• [Input material]:
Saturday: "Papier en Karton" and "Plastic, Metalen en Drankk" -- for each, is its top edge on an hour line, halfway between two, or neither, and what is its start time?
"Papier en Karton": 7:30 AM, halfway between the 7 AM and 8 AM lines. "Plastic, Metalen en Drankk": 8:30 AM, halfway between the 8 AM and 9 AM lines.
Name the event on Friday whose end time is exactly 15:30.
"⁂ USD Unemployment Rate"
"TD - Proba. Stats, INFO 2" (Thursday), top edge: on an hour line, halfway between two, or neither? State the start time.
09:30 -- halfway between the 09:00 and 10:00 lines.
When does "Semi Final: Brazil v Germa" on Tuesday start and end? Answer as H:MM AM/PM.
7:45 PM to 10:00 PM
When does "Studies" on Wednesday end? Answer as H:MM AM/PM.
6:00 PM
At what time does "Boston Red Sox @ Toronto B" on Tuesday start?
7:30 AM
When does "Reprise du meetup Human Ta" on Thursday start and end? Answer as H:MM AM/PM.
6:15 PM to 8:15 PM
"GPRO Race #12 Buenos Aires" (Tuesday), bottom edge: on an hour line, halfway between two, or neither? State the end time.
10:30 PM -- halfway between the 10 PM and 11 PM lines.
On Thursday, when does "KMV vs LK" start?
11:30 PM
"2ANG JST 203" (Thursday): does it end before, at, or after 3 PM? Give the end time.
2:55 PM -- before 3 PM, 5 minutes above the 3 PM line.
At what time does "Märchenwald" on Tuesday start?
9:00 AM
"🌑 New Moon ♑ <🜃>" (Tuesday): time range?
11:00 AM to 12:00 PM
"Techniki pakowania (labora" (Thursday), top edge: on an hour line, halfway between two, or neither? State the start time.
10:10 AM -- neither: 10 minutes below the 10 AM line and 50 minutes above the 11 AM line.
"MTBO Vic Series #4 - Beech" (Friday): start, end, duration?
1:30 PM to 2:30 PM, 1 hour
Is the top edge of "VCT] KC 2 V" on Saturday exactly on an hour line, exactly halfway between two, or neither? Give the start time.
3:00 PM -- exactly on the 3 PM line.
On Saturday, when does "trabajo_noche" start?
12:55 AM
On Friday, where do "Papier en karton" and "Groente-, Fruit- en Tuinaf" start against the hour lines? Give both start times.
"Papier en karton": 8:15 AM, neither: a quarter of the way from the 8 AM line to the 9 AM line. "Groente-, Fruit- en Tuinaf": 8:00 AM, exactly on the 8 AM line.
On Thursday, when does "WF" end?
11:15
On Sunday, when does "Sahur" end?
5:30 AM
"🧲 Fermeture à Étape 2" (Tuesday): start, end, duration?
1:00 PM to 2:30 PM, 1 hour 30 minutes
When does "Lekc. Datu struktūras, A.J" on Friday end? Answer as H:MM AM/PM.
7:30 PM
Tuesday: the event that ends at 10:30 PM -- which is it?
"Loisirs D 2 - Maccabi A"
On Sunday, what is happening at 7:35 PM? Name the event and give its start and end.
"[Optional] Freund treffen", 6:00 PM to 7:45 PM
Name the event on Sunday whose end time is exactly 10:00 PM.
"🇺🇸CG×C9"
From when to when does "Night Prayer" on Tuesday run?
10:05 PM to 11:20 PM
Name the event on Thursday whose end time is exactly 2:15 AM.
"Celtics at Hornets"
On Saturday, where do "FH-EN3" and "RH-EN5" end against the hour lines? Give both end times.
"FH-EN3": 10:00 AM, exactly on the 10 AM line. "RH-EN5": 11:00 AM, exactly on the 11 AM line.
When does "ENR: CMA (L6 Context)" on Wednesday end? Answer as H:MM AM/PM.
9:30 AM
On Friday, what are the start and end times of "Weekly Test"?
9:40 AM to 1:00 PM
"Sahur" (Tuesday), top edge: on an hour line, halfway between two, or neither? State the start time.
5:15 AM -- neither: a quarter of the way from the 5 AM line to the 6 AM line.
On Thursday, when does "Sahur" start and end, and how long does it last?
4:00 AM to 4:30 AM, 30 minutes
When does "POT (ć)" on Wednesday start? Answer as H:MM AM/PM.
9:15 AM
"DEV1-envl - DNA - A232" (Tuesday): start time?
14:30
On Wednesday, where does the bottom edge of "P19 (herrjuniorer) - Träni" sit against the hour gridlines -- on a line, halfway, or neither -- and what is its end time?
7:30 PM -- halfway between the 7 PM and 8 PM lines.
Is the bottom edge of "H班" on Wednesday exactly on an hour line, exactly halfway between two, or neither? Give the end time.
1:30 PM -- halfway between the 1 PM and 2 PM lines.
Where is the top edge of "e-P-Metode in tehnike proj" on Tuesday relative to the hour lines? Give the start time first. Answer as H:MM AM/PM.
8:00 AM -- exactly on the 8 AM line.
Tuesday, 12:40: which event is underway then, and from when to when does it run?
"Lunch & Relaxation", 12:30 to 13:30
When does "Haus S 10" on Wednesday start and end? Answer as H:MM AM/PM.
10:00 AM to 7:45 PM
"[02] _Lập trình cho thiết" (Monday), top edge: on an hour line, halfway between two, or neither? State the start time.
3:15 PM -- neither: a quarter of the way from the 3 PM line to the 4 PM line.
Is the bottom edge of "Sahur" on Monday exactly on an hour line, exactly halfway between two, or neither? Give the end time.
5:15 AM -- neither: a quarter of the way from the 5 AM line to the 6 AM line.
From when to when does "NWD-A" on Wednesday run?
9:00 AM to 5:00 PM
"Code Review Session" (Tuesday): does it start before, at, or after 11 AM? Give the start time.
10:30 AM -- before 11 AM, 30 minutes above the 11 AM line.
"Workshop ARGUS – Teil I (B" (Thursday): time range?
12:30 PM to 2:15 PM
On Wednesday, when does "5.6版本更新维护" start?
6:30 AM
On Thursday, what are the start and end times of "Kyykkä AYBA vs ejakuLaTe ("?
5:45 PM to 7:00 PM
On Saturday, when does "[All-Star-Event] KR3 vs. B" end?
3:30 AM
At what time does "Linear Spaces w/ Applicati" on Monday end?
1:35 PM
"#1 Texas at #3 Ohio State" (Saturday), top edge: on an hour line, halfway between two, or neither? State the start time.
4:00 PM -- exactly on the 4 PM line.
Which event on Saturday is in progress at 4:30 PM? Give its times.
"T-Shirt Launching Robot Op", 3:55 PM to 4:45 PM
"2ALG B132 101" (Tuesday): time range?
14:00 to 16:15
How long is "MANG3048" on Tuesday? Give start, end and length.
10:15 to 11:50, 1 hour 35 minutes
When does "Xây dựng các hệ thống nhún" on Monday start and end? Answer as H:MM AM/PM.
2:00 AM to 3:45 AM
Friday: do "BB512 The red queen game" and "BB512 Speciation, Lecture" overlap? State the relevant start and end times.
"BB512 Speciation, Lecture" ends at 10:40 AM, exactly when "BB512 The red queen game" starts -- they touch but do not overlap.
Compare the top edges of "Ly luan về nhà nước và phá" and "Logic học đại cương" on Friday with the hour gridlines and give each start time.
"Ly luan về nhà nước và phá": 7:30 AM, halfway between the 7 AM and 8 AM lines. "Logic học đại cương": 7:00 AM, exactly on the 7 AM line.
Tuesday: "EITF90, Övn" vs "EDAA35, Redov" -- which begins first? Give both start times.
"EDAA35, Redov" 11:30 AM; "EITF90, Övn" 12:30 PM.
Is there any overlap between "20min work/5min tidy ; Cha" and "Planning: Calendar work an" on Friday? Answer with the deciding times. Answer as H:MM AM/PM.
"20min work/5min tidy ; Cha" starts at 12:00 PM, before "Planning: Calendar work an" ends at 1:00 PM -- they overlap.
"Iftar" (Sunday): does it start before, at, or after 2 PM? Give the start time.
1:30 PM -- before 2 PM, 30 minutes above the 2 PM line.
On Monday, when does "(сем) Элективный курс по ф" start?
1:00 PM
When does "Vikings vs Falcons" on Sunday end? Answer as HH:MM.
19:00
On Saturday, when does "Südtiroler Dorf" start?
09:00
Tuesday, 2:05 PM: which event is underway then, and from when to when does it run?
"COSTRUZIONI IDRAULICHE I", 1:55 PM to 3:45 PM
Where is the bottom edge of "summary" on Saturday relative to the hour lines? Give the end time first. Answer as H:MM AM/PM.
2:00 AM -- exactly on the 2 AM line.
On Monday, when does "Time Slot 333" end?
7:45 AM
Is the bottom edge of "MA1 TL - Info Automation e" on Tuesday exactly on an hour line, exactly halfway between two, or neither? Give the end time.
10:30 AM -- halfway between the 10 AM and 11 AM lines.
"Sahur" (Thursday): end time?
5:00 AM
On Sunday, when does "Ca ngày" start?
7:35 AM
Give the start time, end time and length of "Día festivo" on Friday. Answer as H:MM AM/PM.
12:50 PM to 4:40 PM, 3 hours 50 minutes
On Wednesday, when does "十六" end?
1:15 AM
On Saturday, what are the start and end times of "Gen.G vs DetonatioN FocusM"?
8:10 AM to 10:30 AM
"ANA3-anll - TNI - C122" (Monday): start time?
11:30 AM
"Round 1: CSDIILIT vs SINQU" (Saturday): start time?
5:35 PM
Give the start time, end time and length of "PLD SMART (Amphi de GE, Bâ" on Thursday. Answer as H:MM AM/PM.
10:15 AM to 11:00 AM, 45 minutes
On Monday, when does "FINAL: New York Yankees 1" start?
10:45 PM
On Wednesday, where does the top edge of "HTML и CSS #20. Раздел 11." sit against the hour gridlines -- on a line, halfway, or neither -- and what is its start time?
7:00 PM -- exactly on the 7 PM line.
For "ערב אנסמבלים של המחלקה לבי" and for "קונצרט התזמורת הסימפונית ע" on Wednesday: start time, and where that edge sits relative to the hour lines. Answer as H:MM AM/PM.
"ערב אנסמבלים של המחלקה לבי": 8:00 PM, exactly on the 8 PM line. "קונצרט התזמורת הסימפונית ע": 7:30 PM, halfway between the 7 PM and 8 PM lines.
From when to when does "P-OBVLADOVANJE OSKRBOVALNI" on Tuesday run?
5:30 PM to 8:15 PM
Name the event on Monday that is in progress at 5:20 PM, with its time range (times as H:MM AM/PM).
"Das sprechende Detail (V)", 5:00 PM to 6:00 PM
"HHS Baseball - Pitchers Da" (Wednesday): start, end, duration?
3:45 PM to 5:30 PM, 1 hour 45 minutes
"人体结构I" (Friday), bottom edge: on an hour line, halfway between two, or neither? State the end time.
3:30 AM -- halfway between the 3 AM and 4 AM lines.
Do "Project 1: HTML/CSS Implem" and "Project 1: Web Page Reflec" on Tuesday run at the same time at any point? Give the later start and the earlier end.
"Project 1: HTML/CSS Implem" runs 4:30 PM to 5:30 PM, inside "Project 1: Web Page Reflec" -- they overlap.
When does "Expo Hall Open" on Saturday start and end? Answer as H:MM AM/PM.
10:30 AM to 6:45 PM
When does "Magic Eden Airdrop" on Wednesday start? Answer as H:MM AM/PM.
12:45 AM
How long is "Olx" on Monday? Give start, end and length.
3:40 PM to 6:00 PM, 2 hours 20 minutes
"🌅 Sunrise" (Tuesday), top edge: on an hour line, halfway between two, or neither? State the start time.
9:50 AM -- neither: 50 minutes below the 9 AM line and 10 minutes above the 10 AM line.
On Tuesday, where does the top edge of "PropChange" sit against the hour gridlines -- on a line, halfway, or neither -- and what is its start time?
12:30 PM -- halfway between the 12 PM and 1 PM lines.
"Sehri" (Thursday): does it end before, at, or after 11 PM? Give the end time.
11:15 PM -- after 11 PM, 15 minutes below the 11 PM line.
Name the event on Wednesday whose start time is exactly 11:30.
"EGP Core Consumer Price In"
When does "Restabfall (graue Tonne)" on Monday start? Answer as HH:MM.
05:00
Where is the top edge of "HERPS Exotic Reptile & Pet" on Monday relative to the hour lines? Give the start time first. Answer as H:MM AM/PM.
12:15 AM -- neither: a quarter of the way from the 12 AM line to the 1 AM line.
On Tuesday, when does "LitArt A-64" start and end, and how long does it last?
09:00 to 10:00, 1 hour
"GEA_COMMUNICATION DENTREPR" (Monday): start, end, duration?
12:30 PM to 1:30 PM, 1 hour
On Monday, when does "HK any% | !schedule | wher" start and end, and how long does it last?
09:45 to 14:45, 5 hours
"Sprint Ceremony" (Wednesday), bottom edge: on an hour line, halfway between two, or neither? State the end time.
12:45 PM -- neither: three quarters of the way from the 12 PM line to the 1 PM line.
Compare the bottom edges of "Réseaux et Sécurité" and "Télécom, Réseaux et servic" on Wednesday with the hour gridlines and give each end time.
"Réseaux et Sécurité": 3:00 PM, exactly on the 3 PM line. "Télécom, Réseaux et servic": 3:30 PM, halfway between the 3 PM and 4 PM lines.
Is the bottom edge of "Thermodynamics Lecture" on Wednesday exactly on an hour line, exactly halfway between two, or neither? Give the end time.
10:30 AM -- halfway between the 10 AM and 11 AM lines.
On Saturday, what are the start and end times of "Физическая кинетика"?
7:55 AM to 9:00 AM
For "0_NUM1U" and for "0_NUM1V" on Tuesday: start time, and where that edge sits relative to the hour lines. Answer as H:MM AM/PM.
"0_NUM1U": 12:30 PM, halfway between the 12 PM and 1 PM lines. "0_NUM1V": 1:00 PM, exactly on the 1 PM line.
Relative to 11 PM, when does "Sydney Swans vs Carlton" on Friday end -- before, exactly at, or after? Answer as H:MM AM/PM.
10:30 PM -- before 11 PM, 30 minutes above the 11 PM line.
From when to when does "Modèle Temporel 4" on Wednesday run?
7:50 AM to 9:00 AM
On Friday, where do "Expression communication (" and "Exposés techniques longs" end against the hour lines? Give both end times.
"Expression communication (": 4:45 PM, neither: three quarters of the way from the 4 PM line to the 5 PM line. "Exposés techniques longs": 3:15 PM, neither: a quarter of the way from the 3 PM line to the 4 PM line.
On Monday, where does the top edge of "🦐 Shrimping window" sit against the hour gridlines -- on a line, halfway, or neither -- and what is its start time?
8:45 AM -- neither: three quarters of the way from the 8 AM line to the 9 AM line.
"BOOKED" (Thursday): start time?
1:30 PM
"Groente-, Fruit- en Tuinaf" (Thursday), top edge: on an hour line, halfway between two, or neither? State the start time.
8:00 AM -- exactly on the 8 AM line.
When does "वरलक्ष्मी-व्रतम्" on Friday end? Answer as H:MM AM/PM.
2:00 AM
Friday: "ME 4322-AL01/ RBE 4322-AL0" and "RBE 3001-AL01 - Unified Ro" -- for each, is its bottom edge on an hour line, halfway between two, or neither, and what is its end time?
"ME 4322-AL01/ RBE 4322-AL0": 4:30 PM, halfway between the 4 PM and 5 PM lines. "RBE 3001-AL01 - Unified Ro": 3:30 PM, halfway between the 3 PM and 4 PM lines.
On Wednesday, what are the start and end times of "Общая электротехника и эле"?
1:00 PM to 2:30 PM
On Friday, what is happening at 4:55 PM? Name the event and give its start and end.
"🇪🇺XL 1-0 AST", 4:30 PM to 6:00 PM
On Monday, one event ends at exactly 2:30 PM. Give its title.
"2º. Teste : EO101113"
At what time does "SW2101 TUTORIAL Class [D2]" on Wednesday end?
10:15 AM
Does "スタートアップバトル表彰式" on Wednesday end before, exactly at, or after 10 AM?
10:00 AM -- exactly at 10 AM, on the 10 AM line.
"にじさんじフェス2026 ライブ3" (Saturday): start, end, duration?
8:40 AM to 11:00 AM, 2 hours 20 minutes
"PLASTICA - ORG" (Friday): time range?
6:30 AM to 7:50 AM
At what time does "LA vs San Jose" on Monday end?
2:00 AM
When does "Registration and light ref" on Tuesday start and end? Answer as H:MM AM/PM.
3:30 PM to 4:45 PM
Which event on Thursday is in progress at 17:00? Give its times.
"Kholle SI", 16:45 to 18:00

• [Description of the task]: Take the part of the listing that opens with the line containing "Name the event on Friday" and closes with the line containing "6:15 PM to 8:15 PM", switch "start and end" to "begin and finish" throughout it, and give those lines again with nothing else changed.

• [Response for this exercise]:
Name the event on Friday whose end time is exactly 15:30.
"⁂ USD Unemployment Rate"
"TD - Proba. Stats, INFO 2" (Thursday), top edge: on an hour line, halfway between two, or neither? State the start time.
09:30 -- halfway between the 09:00 and 10:00 lines.
When does "Semi Final: Brazil v Germa" on Tuesday begin and finish? Answer as H:MM AM/PM.
7:45 PM to 10:00 PM
When does "Studies" on Wednesday end? Answer as H:MM AM/PM.
6:00 PM
At what time does "Boston Red Sox @ Toronto B" on Tuesday start?
7:30 AM
When does "Reprise du meetup Human Ta" on Thursday begin and finish? Answer as H:MM AM/PM.
6:15 PM to 8:15 PM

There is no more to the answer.